Anthony's pursuit of alliances with moderate and conservative suffragists created long lasting tension between herself and more radical suffragists like Stanton. Anthony felt strongly that a moderate rather than radical approach to women's rights was more realistic, and would consequently serve to gain more for women in the long-run. Anthony's strategy was to unite the suffrage movement wherever possible and to then concentrate strictly on gaining the vote, temporarily postponing other efforts related to women's rights in order to focus attention on a singular cause. Stanton openly criticized Anthony's stance, writing that Anthony and AWSA leader Lucy Stone, "see suffrage only. They do not see woman's religious and social bondage." Anthony responded to Stanton: "We number over 10,000 women and each one has opinions...we can only hold them together to work for the ballot by letting alone their whims and prejudices on other subjects."

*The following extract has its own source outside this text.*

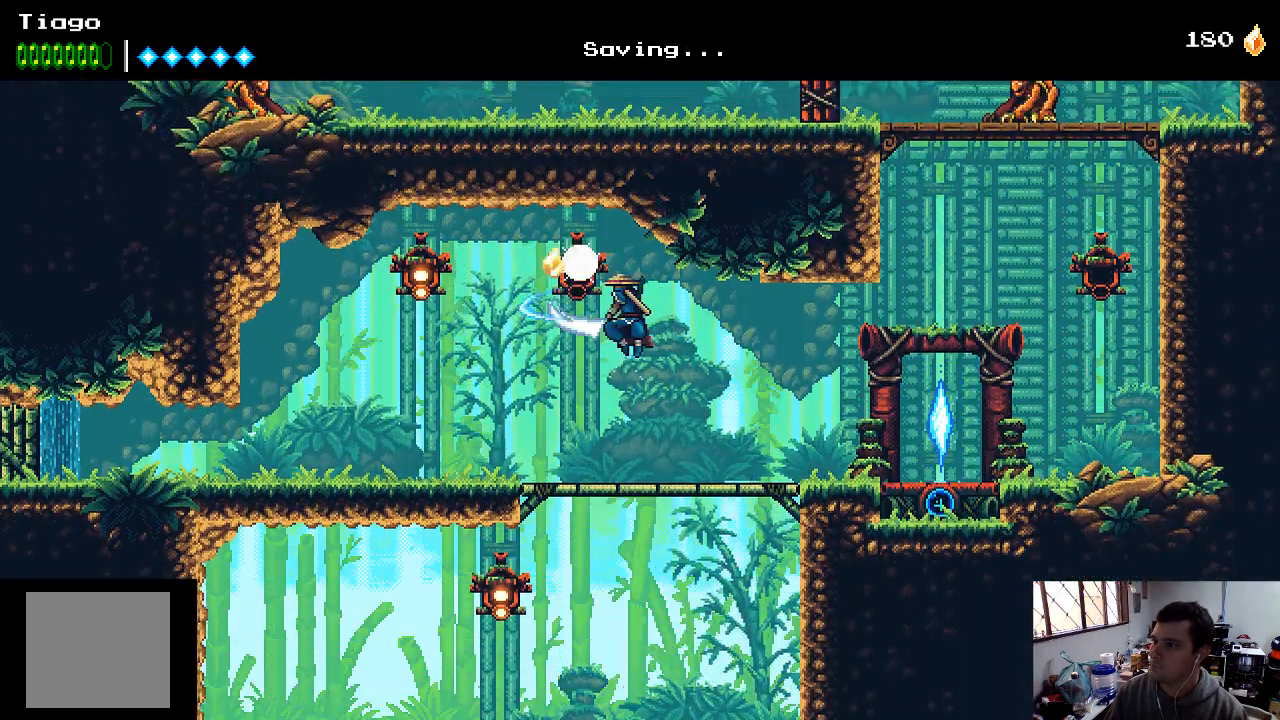
{"buttons": ["A", "DPAD_LEFT"], "left_stick": "center", "right_stick": "center", "events": [[67, "A", "up"], [133, "X", "up"], [433, "A", "down"]]}
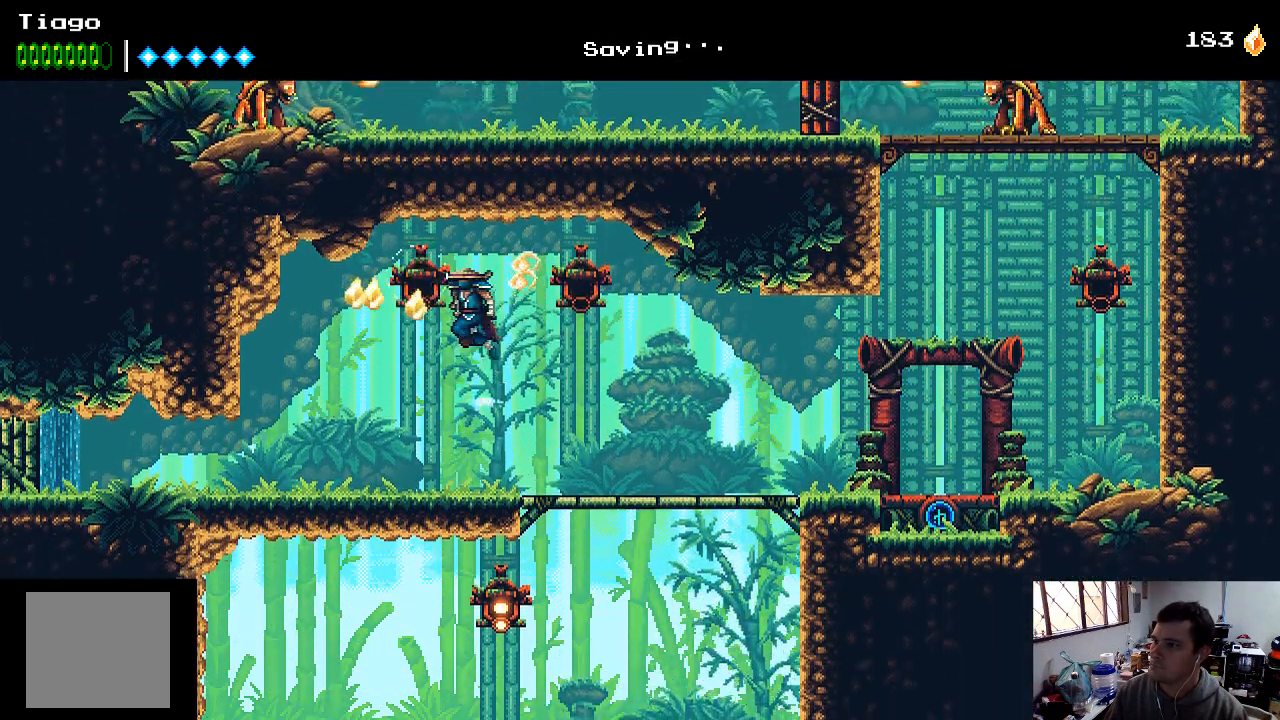
{"buttons": ["DPAD_LEFT"], "left_stick": "center", "right_stick": "center", "events": [[33, "X", "down"], [200, "A", "up"], [200, "X", "up"]]}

The creation of the NAWSA effectively marginalized the more radical elements within the women's movement, including Stanton. Anthony pushed for Stanton to be voted in as the first NAWSA president, and stood by her as Stanton was belittled by the large conservative factions within the new organization. In collaboration with Stanton, Matilda Joslyn Gage, and Ida Husted Harper, Anthony published The History of Woman Suffrage (4 vols, New York, 1884–1887). Anthony also befriended Josephine Brawley Hughes, an advocate of women's rights and of alcohol abolition in Arizona, and Carrie Chapman Catt, whom Anthony endorsed for the presidency of the NAWSA when Anthony formally retired in 1900.